Capital Gains Exempted under Section 10 of Income Tax Act
The Section 10 of Income Tax Act lists out incomes that are exempt from tax. These are:
- Section 10(33): Long-term or short-term capital gain arising on transfer of units of Unit Scheme, 1964 (US 64) referred to in Schedule I to the Unit Trust of India (Transfer of Undertaking and Repeal) Act, 2002 (58 of 2002) and where the transfer of such asset takes place on or after 1-4-2002.
- Section 10(37): An individual or Hindu Undivided Family (HUF) can claim exemption in respect of capital gain arising from the transfer of agricultural land situated in an urban area by way of compulsory acquisition under any law or a consideration for such transfer is determined or approved by the Central Government or the Reserve Bank of India.
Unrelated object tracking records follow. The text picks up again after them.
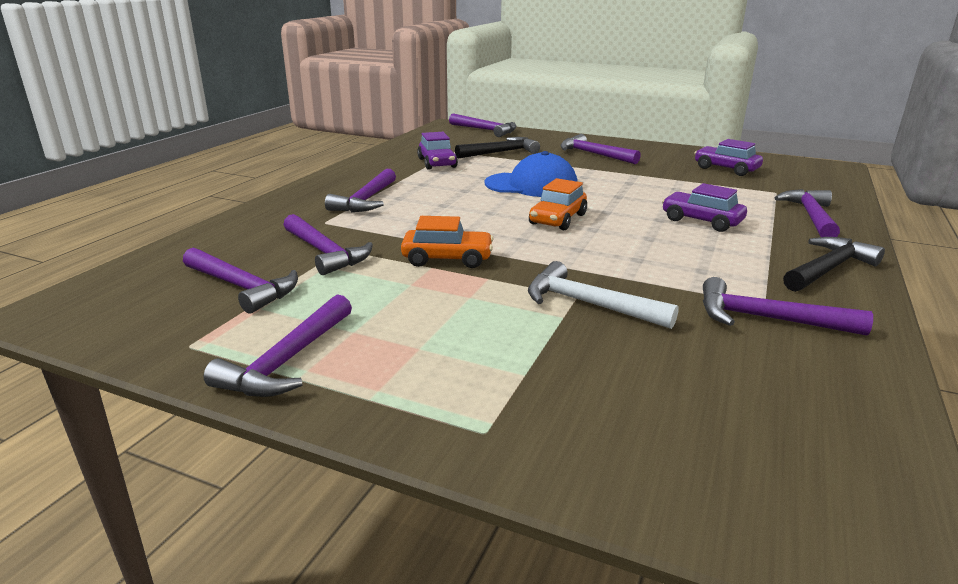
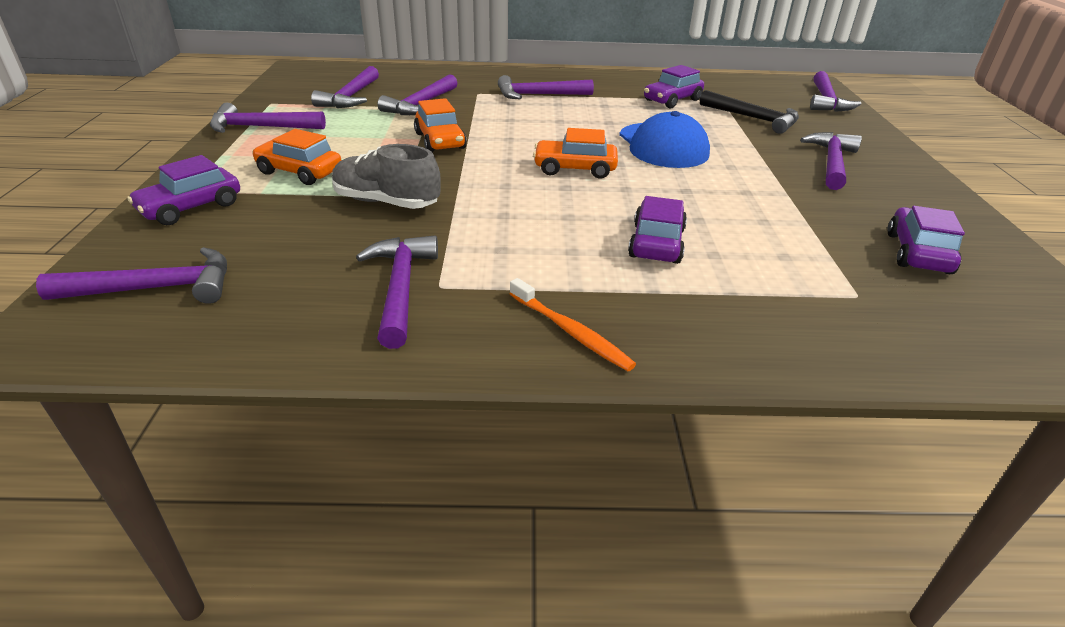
camera: 65 degrees right, 10 degrees up
white hammer [528,261,679,329] -> grey shoe [332,144,441,209]
purple hammer [775,189,840,237] -> purple hammer moved to [36,247,227,304]
black hammer [783,237,885,292] -> orange toothbrush [509,278,636,371]
none -> purple car [127,155,240,225]
none -> orange car [252,129,341,185]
This exemption is available if the land was used by the taxpayer (or by his parents in the case of an individual) for agricultural purposes for a period of 2 years immediately preceding the date of its transfer. Such income has arisen from the compensation or consideration for such transfer received by an assessee on or after the 1st day of April, 2004.
Tax exemption: Capital Gain vs Capital Losses
We all know that tax needs to be paid on any short term or long term capital gains. But very few know that capital losses can be balanced off against gains. For example: If you make a a long-term capital gain of Rs 30 lakh by selling property and long-term capital loss of 10 lakh by selling stocks, then the total taxable amount for you would be Rs 12 lakh.